| AIM OF THE EXERCISE |
In every entry below, substitute "vernacular name" for "common name" and write out the lines again with nothing else changed, leaving out the pictures.

| EXERCISE MATERIAL |

+++

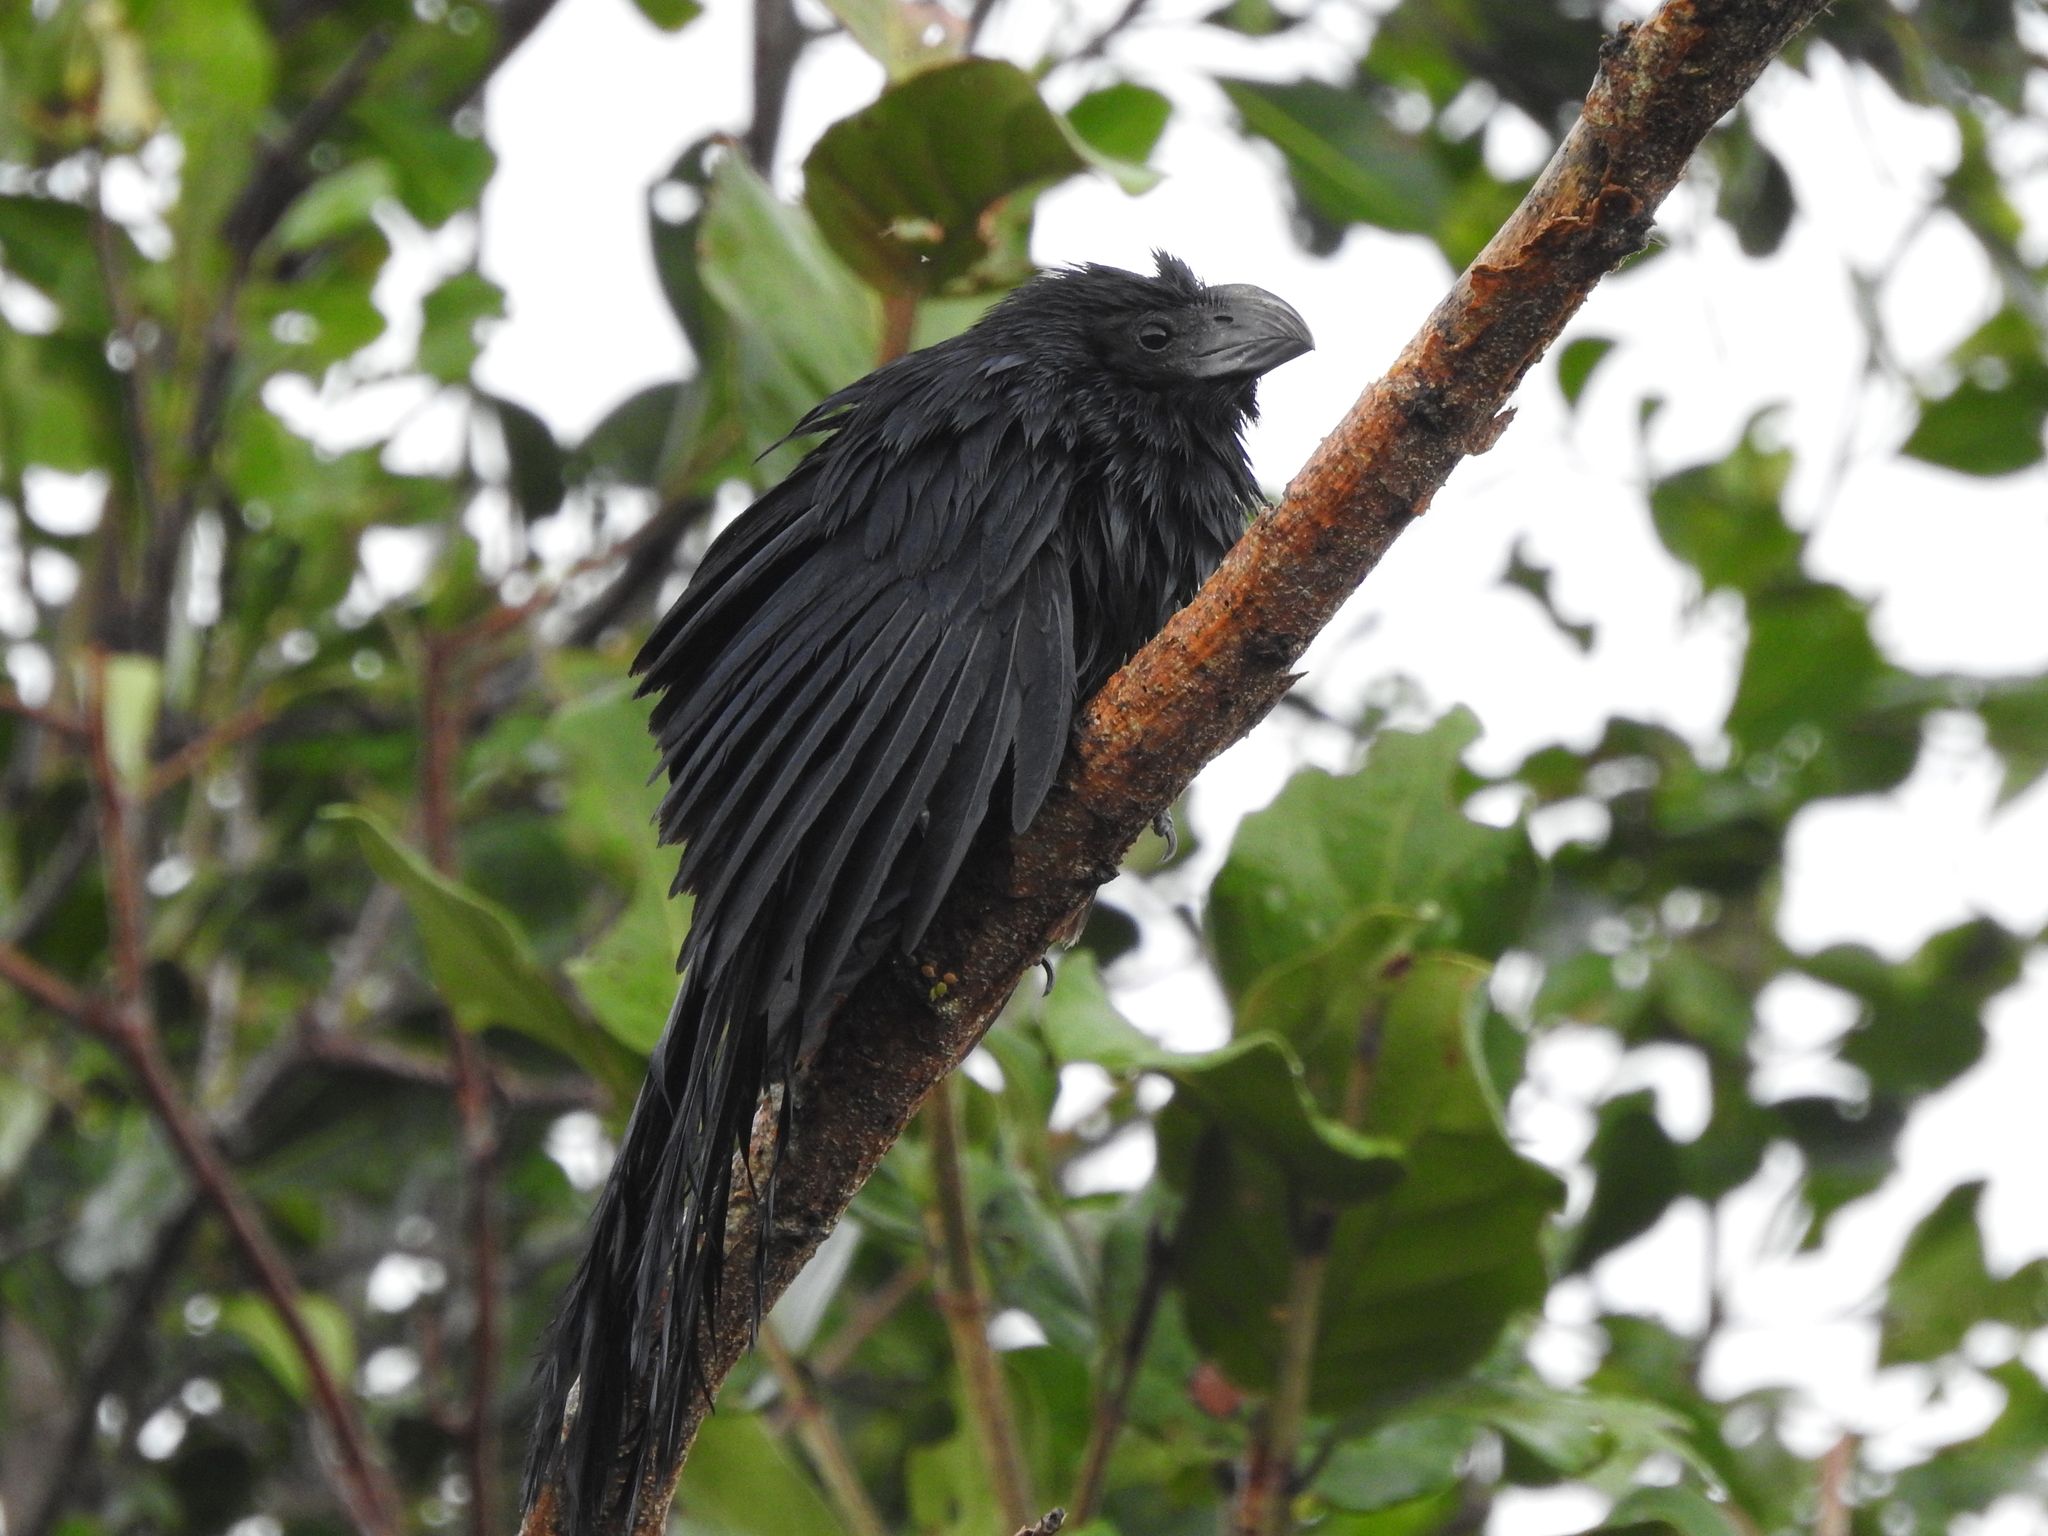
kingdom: Animalia
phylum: Chordata
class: Aves
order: Cuculiformes
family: Cuculidae
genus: Crotophaga
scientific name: Crotophaga sulcirostris
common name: Groove-billed ani
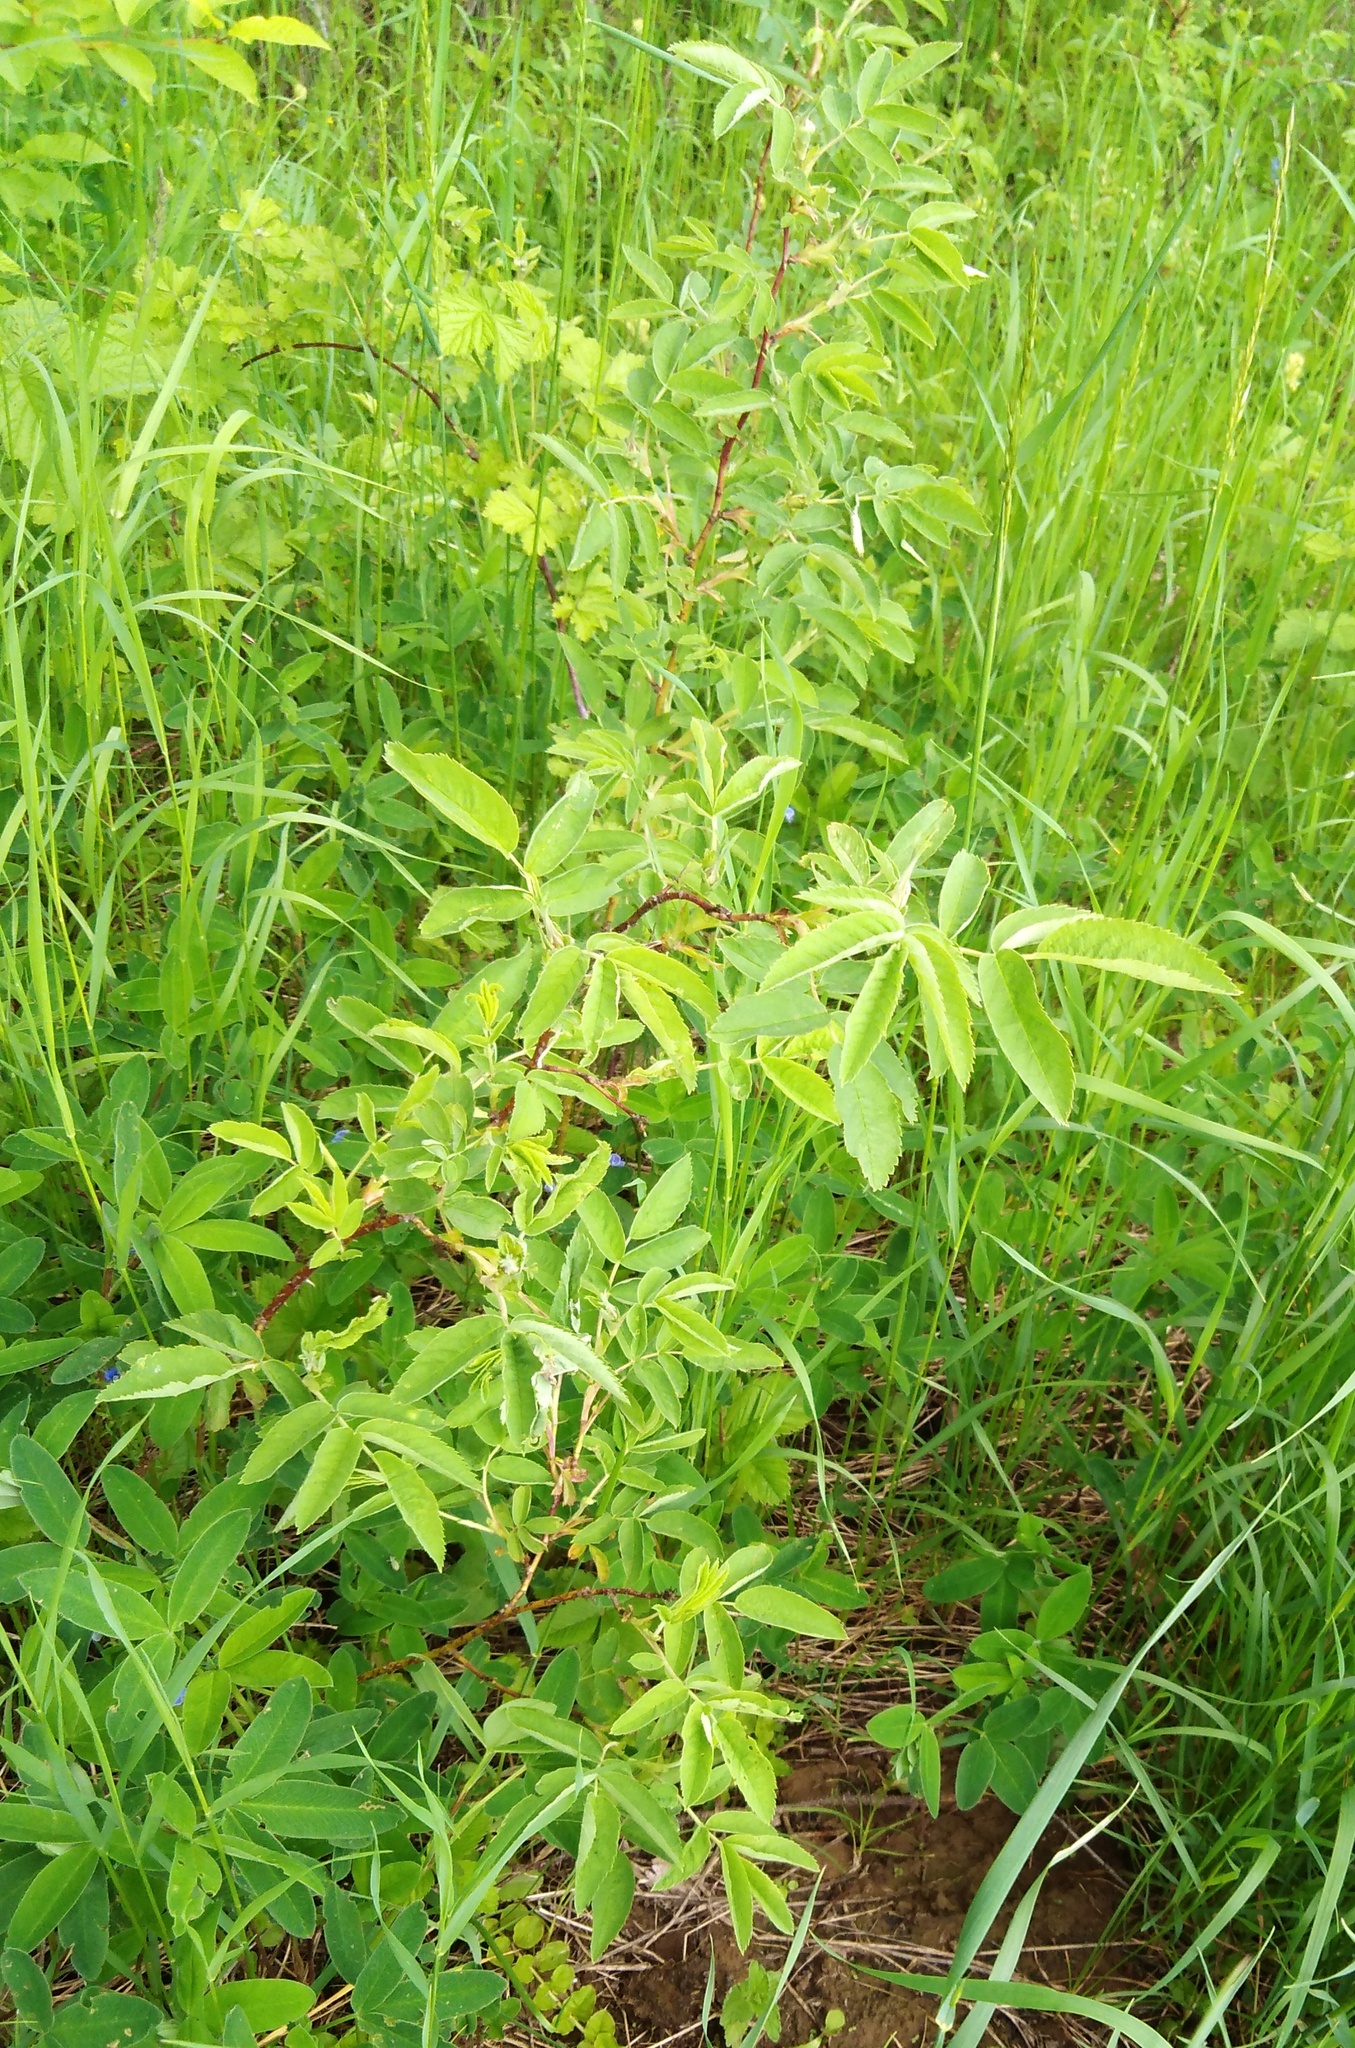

+++

| FINISHED ANSWER |
kingdom: Animalia
phylum: Chordata
class: Aves
order: Cuculiformes
family: Cuculidae
genus: Crotophaga
scientific name: Crotophaga sulcirostris
vernacular name: Groove-billed ani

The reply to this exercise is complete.